עידן קונלי
10/17/2023, 9:28 AMfrom pyflink.datastream import StreamExecutionEnvironment
from pyflink.table import StreamTableEnvironment, EnvironmentSettings
from pyflink.table import DataTypes
from pyflink.table.descriptors import Schema
from pyflink.table.udf import udf
from pyflink.table.expressions import col
import pymongo
client = pymongo.MongoClient("<mongodb://localhost:27017/>")
db = client["local"]
collection = db["example_collection"]
env = StreamExecutionEnvironment.get_execution_environment()
env.set_parallelism(1) # Adjust the desired parallelism
settings = EnvironmentSettings.new_instance().in_streaming_mode().build()
t_env = StreamTableEnvironment.create(env, environment_settings=settings)
class MongoConnector:
def __init__(self, host, port, database, collection):
self.host = host
self.port = port
self.database = database
self.collection = collection
def query(self, query):
result = self.collection.find(query)
return result
# Initialize the connector
mongo_connector = MongoConnector("localhost", 27017, db, collection)
print(mongo_connector.port)
# Define a UDF to query MongoDB
@udf(result_type=DataTypes.STRING(), func_type="pandas")
def query_mongodb_1(query):
print(mongo_connector.port)
return pd.DataFrame.from_records(mongo_connector.query(query))

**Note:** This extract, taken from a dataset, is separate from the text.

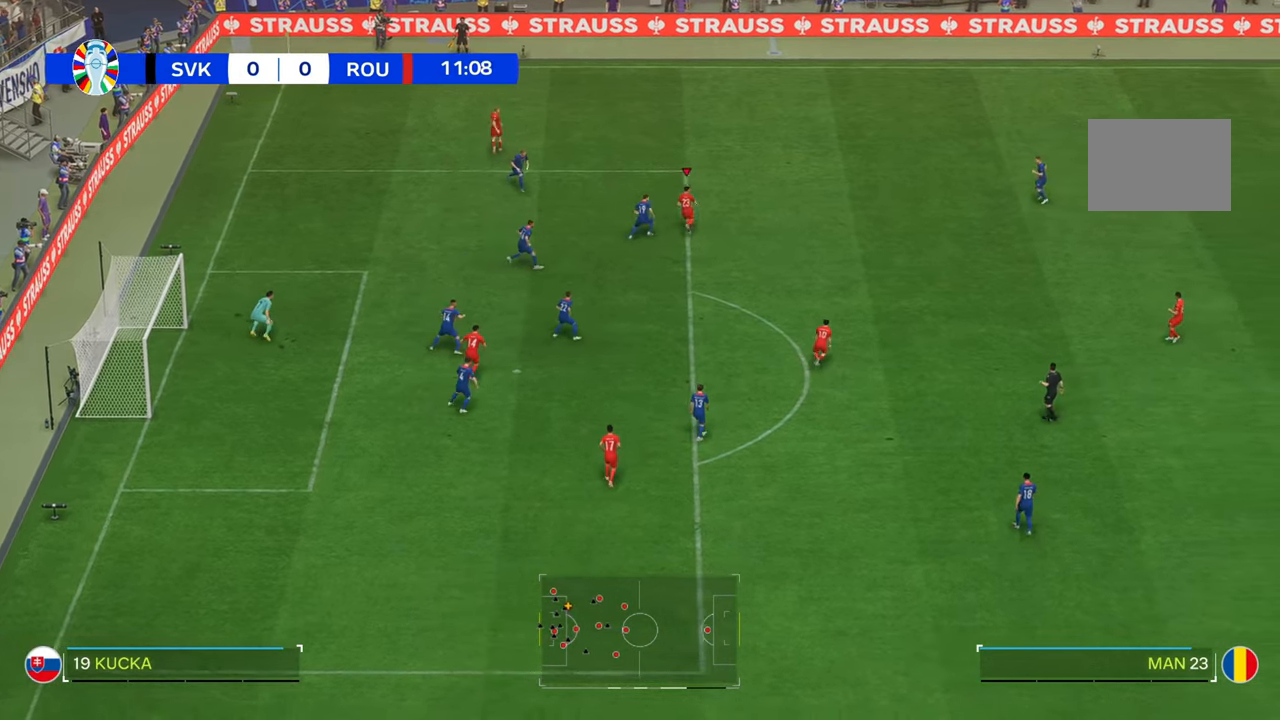
{"buttons": [], "left_stick": "right", "right_stick": "center", "events": [[67, "left_stick", "center"], [483, "left_stick", "right"]]}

t_env.create_temporary_system_function("query_mongodb", query_mongodb_1)
# Example query
t_env.sql_query("""
SELECT * FROM TABLE(query_mongodb('{"Test":1})')
""")
i am getting the following error
TypeError Traceback (most recent call last)
Cell In[44], line 39
35 print(mongo_connector.port)
36 return pd.DataFrame.from_records(mongo_connector.query(query))
---> 39 t_env.create_temporary_system_function("query_mongodb", query_mongodb_1)
41 # Example query
42 t_env.sql_query("""
43 SELECT * FROM TABLE(query_mongodb('{"Test":1})')
44 """)
TypeError: cannot pickle '_thread.lock' object
can anyone help me?